Written request
Update the lines of the material below so that "scientific name" becomes "binomial name" wherever it appears, changing nothing else. Leave the pictures out of your answer.

————————

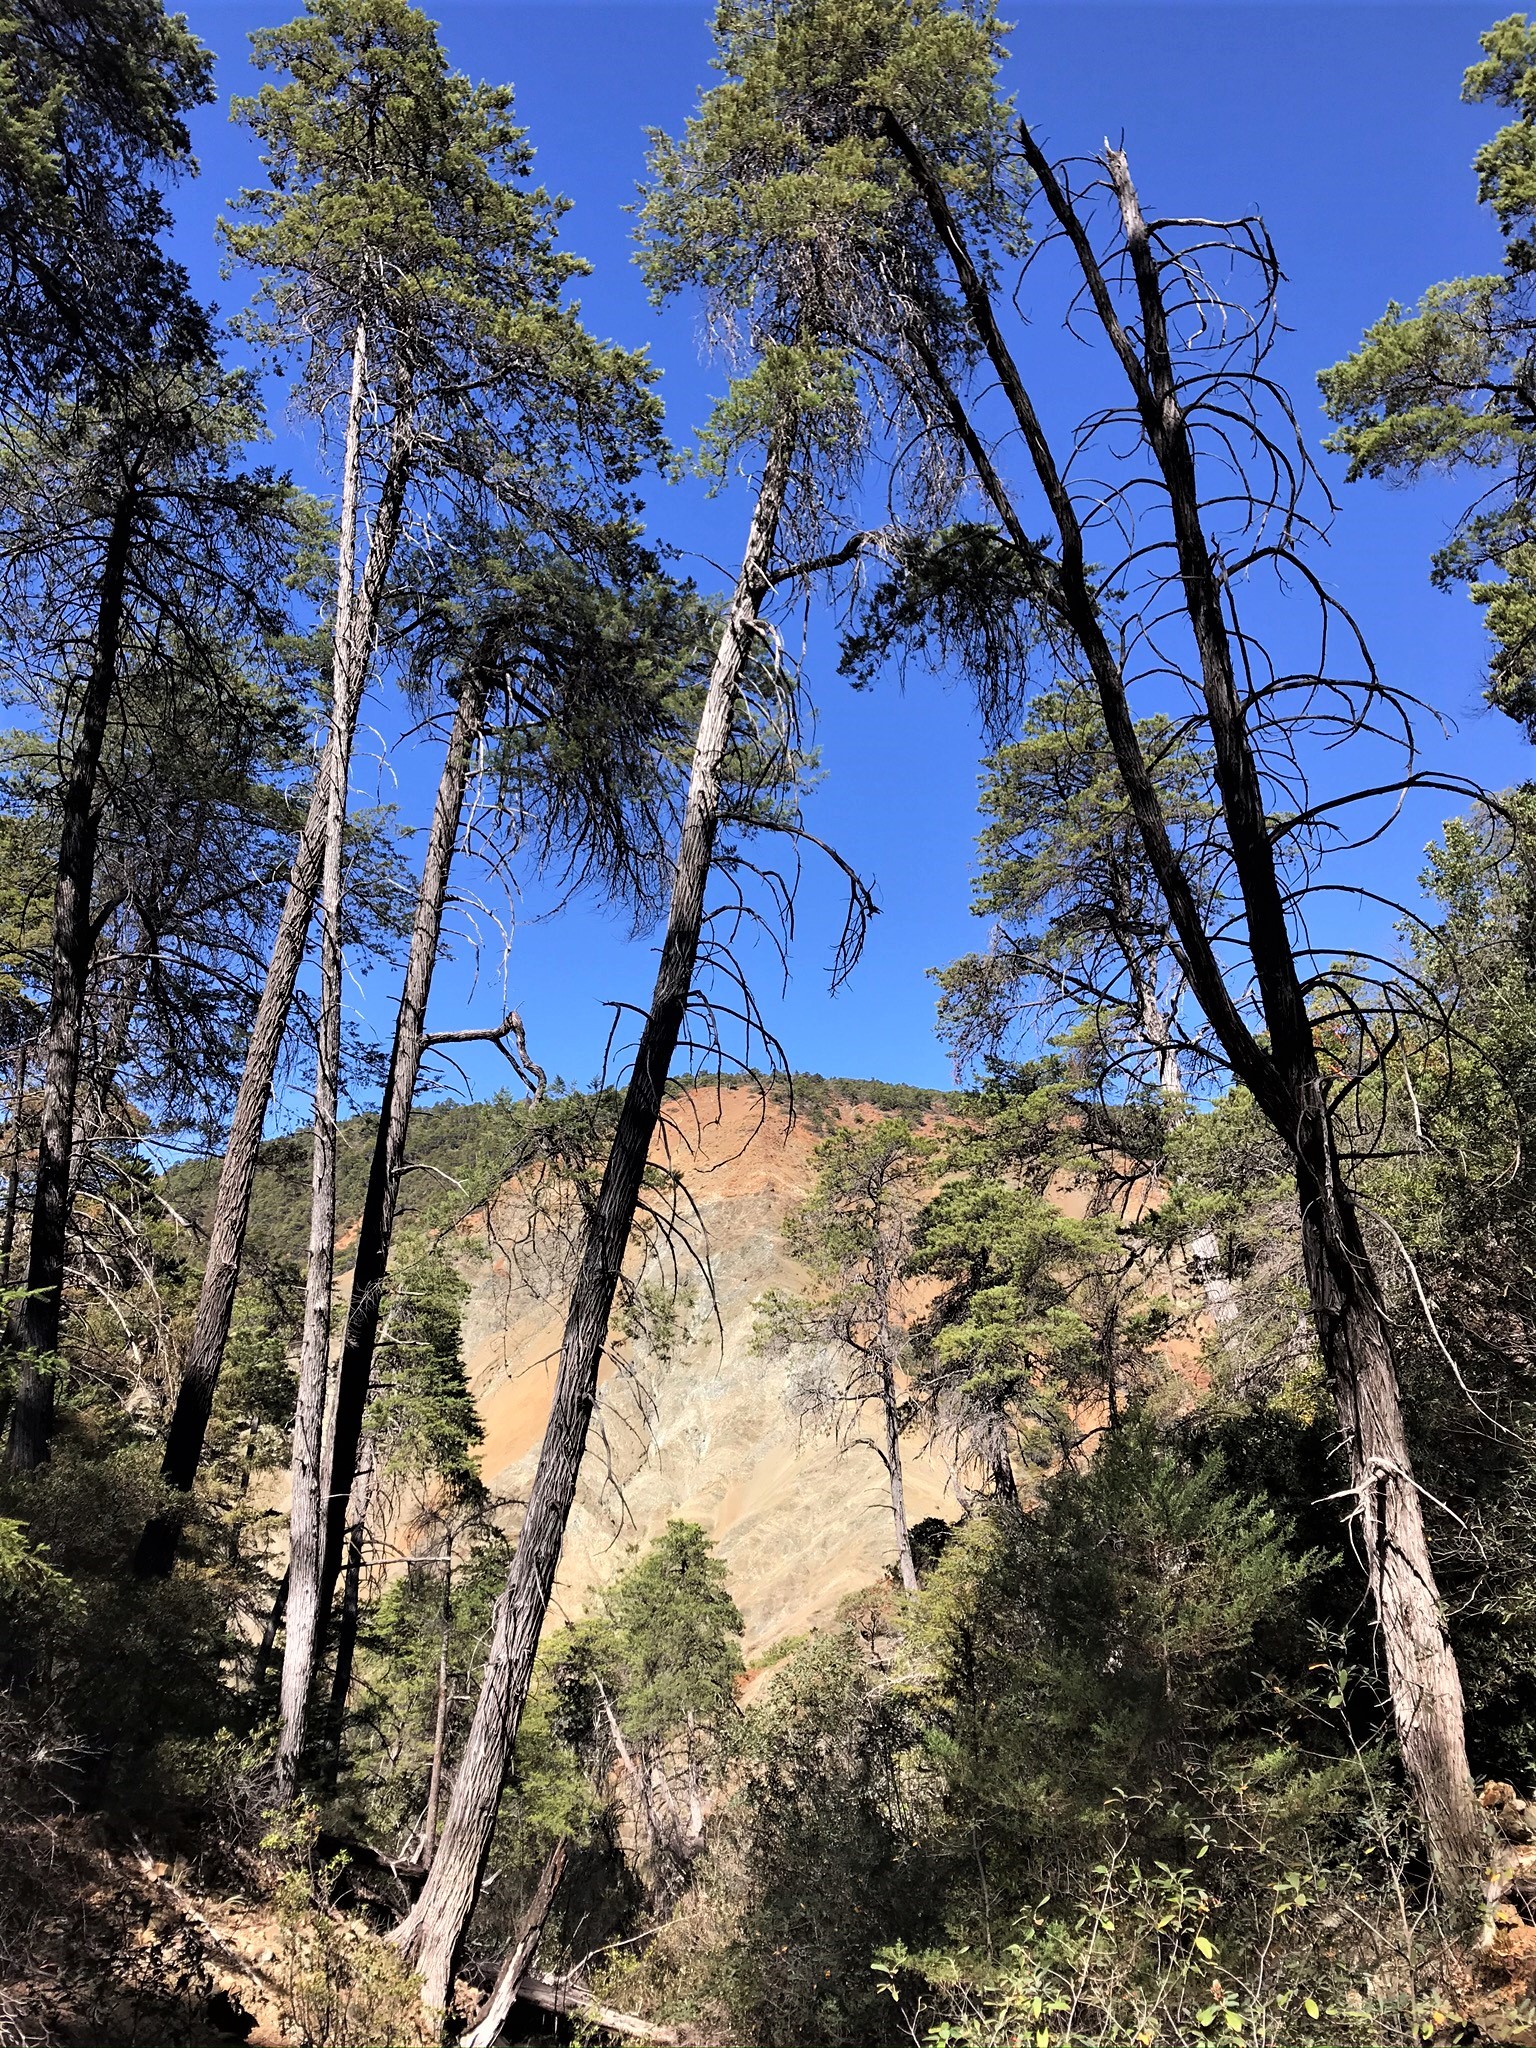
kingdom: Plantae
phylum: Tracheophyta
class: Pinopsida
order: Pinales
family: Cupressaceae
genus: Cupressus
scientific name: Cupressus sargentii
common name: Sargent cypress
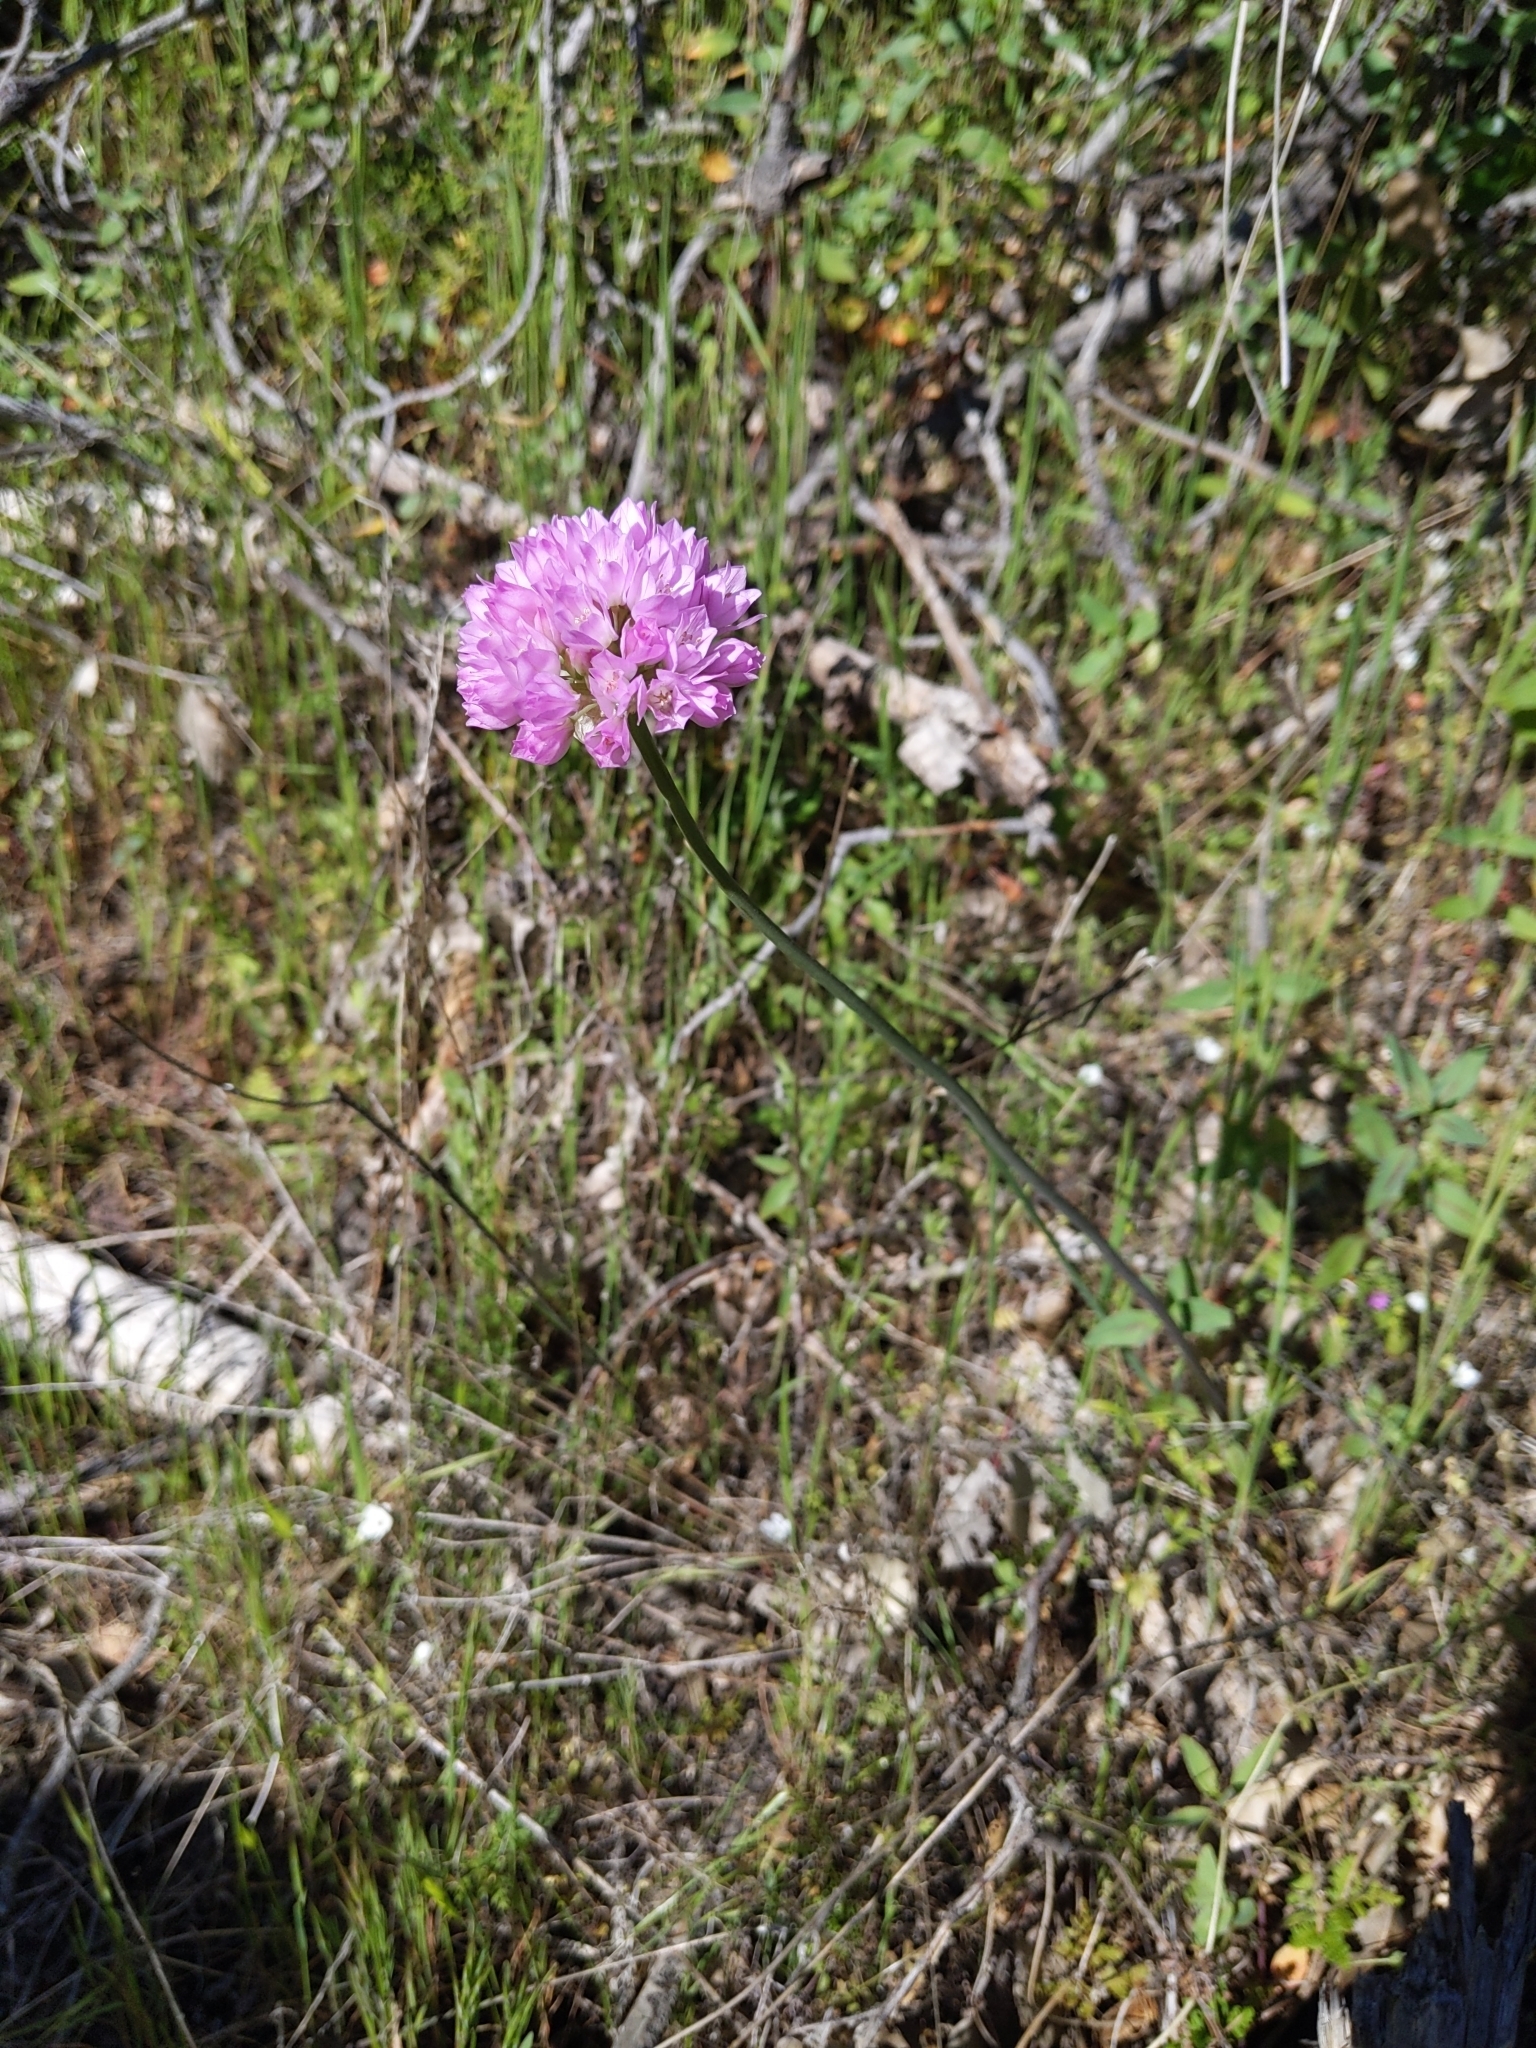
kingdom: Plantae
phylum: Tracheophyta
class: Liliopsida
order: Asparagales
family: Amaryllidaceae
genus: Allium
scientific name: Allium serra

————————

Task output
kingdom: Plantae
phylum: Tracheophyta
class: Pinopsida
order: Pinales
family: Cupressaceae
genus: Cupressus
binomial name: Cupressus sargentii
common name: Sargent cypress
kingdom: Plantae
phylum: Tracheophyta
class: Liliopsida
order: Asparagales
family: Amaryllidaceae
genus: Allium
binomial name: Allium serra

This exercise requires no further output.